### Brief
In the entries below, filter for the word "lettered" and copy every matching line.

### Data supplied

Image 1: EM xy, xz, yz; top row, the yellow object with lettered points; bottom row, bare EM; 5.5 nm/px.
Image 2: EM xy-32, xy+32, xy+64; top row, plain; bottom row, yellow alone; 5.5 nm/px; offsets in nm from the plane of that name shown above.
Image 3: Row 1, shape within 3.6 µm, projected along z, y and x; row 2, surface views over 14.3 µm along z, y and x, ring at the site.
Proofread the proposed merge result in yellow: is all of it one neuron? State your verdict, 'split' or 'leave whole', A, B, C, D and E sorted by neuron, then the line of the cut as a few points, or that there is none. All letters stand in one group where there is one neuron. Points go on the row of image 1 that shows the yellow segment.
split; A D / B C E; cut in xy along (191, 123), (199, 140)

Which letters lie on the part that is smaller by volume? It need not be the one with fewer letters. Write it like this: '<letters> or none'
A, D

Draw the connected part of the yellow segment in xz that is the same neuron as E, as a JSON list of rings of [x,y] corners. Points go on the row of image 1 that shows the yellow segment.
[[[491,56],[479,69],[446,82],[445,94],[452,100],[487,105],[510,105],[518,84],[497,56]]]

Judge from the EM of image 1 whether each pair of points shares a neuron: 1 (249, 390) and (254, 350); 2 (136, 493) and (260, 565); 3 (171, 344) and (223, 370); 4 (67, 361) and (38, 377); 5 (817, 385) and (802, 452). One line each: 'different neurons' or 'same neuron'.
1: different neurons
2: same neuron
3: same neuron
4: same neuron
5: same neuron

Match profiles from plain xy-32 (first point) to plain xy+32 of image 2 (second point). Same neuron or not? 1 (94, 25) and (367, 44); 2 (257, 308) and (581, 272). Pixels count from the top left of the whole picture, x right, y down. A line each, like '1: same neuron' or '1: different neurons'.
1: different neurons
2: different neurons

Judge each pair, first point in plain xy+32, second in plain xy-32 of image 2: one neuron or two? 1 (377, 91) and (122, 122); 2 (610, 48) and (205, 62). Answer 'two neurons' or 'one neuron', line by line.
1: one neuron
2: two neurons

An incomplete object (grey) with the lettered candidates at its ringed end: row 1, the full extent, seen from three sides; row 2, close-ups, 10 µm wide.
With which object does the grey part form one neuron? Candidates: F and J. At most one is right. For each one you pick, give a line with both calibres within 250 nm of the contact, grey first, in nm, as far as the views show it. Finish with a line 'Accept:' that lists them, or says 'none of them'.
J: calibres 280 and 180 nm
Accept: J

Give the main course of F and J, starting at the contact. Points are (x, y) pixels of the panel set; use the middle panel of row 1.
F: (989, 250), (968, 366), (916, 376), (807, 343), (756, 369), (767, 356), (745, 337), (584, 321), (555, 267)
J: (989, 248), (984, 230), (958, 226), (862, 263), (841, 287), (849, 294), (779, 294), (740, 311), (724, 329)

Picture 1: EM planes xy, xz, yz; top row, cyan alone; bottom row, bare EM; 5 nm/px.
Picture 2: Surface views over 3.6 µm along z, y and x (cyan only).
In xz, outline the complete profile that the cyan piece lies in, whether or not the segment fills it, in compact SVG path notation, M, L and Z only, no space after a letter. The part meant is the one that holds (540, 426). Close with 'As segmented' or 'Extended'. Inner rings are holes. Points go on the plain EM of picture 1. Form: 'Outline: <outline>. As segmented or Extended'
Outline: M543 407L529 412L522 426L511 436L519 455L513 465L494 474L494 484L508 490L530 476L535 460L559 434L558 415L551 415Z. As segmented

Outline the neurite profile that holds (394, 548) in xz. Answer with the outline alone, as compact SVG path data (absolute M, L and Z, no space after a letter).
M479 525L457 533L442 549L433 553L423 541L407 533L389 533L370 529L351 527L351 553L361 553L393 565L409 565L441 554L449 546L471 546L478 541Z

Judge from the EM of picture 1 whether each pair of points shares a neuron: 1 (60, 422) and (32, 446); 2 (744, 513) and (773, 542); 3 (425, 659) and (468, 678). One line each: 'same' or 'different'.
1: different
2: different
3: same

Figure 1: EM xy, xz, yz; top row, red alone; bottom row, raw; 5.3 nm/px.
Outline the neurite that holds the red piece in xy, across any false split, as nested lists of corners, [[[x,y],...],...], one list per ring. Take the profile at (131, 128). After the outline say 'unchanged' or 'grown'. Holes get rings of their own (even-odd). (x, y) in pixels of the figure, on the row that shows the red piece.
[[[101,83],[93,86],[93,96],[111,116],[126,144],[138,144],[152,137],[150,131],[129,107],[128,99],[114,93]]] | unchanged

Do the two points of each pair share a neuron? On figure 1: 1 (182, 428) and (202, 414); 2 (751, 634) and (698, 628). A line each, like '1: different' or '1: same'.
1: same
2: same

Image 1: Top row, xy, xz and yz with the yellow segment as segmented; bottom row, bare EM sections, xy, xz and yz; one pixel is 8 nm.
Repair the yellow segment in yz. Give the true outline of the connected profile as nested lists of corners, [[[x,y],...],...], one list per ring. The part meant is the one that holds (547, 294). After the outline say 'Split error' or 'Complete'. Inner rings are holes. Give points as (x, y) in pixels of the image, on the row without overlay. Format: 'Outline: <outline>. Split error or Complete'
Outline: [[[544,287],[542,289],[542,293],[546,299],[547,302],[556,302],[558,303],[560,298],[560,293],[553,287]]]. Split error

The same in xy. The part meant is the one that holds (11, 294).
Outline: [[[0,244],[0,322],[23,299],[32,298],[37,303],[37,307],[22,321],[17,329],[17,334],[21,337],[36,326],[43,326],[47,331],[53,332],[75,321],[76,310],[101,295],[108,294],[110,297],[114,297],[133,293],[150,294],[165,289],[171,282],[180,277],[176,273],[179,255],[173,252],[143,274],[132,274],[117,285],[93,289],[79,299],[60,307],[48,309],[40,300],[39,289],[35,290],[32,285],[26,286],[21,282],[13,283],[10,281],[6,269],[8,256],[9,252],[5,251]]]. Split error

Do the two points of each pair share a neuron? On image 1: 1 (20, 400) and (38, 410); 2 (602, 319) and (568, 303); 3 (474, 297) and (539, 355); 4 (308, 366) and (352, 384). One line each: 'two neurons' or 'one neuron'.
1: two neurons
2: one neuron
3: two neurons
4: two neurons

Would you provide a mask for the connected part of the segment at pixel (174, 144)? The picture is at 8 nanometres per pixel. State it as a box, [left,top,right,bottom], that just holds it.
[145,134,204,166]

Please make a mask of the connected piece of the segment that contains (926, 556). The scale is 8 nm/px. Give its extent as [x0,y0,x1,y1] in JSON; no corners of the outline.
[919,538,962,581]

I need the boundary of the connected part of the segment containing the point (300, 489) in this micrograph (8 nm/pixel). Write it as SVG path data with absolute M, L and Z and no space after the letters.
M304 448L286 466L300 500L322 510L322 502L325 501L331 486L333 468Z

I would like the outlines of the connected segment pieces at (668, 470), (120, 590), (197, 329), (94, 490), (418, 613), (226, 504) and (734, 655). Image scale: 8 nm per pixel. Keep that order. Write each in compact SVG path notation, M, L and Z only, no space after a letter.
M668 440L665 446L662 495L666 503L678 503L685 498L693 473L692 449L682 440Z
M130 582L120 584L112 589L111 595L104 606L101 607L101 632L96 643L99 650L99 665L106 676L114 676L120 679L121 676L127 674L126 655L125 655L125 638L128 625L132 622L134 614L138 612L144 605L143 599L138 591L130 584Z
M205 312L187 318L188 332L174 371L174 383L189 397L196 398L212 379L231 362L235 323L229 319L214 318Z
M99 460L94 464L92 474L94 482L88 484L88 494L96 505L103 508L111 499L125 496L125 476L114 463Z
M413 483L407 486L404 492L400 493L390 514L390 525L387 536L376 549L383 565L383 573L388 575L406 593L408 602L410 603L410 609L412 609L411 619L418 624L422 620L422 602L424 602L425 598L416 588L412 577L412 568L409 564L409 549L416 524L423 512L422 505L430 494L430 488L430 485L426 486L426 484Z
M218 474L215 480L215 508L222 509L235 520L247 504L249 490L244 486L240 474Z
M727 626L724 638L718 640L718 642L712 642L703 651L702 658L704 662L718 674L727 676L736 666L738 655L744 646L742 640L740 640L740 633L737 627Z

### The answer
Image 1: EM xy, xz, yz; top row, the yellow object with lettered points; bottom row, bare EM; 5.5 nm/px.
An incomplete object (grey) with the lettered candidates at its ringed end: row 1, the full extent, seen from three sides; row 2, close-ups, 10 µm wide.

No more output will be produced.